イベント / EVENT

平成24年度 第3回 Q&A

第3回 2012年8月22日(水)

専門用語の構造〜 新しい言葉が生まれるとき?〜
小山 照夫 (国立情報学研究所 名誉教授)

講演当日に頂いたご質問への回答(全21件)

※回答が可能な質問のみ掲載しています。

自然語と専門用語の間に明確な線引きはできるのでしょうか?その場合の条件もしくは専門用語の定義はありますか?

厳密な線引きは難しいと言えます。専門用語らしさとしてのTermhood(専門用語性)は専門家の間での言語感覚に依存していて、専門家にとって議論のテーマや、関連話題としての物事を指示する言葉であると実感できることがTermhoodの本質です。したがって、境界的な言葉については、専門家の間でも意見の分かれうる問題と言えるでしょう。

事例として「イヌ」が取りあげられましたが、日常会話に出てくる「イヌ」と専門用語としての「イヌ」とは、どのように使いわけたらよいのでしょうか?

私の感覚では「イヌ」を専門用語として使用する局面を想像しにくいのですが、しかし、一般の言葉を専門用語として使うことはあり得ます。これを一般的に言うなら、使い分けという視点では、専門家間で特定のテーマを議論する際に特別に意味の制限された形で使われ、かつ、専門家の間で慣例的にそのような限定された意味で使用されているかどうかが問題になります。結局専門家が意図的に限定された意味で言葉を使うかどうかという問題で、議論している専門家の間ではある意味あたりまえ(常識)のことになります。ここでの使い分けは議論のテーマ選択によって行われることになります。なお「イヌ」の学名 Canis lupus familiarisは、(分類)生物学での専門用語です。

__作業内容__. 専門用語についてのQ&Aのうち、「厳密な線引きは難しいと言えま」を含む語句から始まり「Canis lupus familiarisは、(分類)生物学での専門用語です。」で終わる部分を、一字一句変えずに書き写してください。

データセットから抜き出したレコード
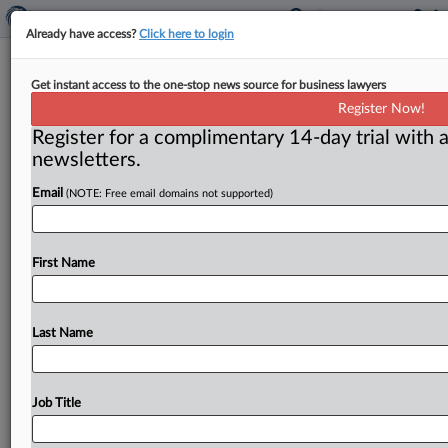
Already have access?
Click here to login
Commentary: Commissioner
Get instant access to the one-stop news source for business lawyers
Wright’s Section 5 policy leaves
Register Now!
much to be desired
Register for a complimentary 14-day trial with a
newsletters.
( July 2, 2013) -- Nature abhors a vacuum. The Federal
Trade Commission has for years refused to define
or
Email
(NOTE: Free email domains not supported)
provide
a
structure
for
the
antitrust
side
of
Section
5
of
the
FTC
Act
of
1914,
which
broadly
prohibits
“unfair
First Name
methods
of
competition.
”
Now
an
effort
to
fill
that
intellectual
vacuum
is
being
made,
not
by
a
friend
or
enforcer
of
Section
5,
but
rather
by
a
profound
Last Name
skeptic.
.
.
.
Job Title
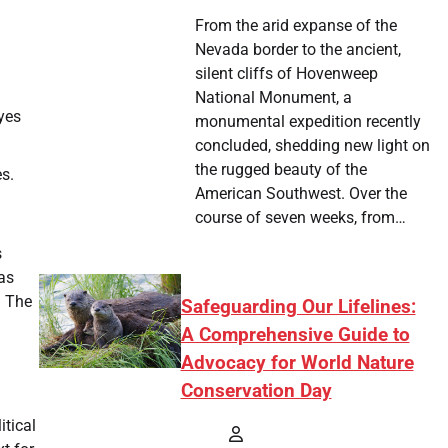
From the arid expanse of the
Nevada border to the ancient,
silent cliffs of Hovenweep
National Monument, a
yes
monumental expedition recently
concluded, shedding new light on
the rugged beauty of the
es.
American Southwest. Over the
course of seven weeks, from…
s
has
. The
Safeguarding Our Lifelines:
A Comprehensive Guide to
Advocacy for World Nature
Conservation Day
itical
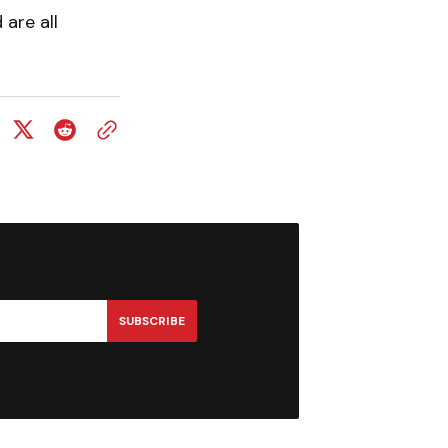
are all
SUBSCRIBE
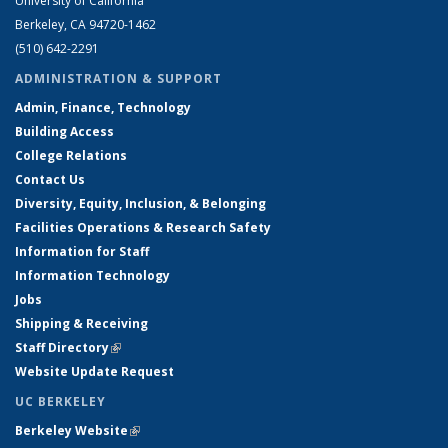
University of California
Berkeley, CA 94720-1462
(510) 642-2291
ADMINISTRATION & SUPPORT
Admin, Finance, Technology
Building Access
College Relations
Contact Us
Diversity, Equity, Inclusion, & Belonging
Facilities Operations & Research Safety
Information for Staff
Information Technology
Jobs
Shipping & Receiving
Staff Directory
(link is external)
Website Update Request
UC BERKELEY
Berkeley Website
(link is external)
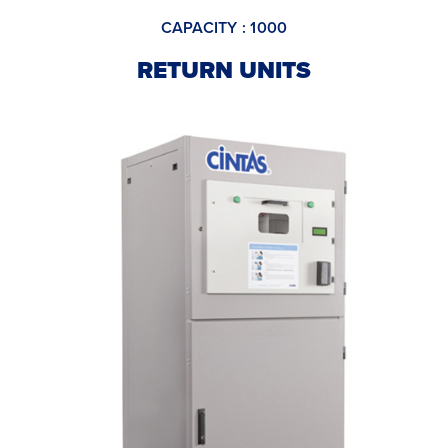
CAPACITY : 1000
RETURN UNITS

__解答__.
厳密な線引きは難しいと言えます。専門用語らしさとしてのTermhood(専門用語性)は専門家の間での言語感覚に依存していて、専門家にとって議論のテーマや、関連話題としての物事を指示する言葉であると実感できることがTermhoodの本質です。したがって、境界的な言葉については、専門家の間でも意見の分かれうる問題と言えるでしょう。

事例として「イヌ」が取りあげられましたが、日常会話に出てくる「イヌ」と専門用語としての「イヌ」とは、どのように使いわけたらよいのでしょうか?

私の感覚では「イヌ」を専門用語として使用する局面を想像しにくいのですが、しかし、一般の言葉を専門用語として使うことはあり得ます。これを一般的に言うなら、使い分けという視点では、専門家間で特定のテーマを議論する際に特別に意味の制限された形で使われ、かつ、専門家の間で慣例的にそのような限定された意味で使用されているかどうかが問題になります。結局専門家が意図的に限定された意味で言葉を使うかどうかという問題で、議論している専門家の間ではある意味あたりまえ(常識)のことになります。ここでの使い分けは議論のテーマ選択によって行われることになります。なお「イヌ」の学名 Canis lupus familiarisは、(分類)生物学での専門用語です。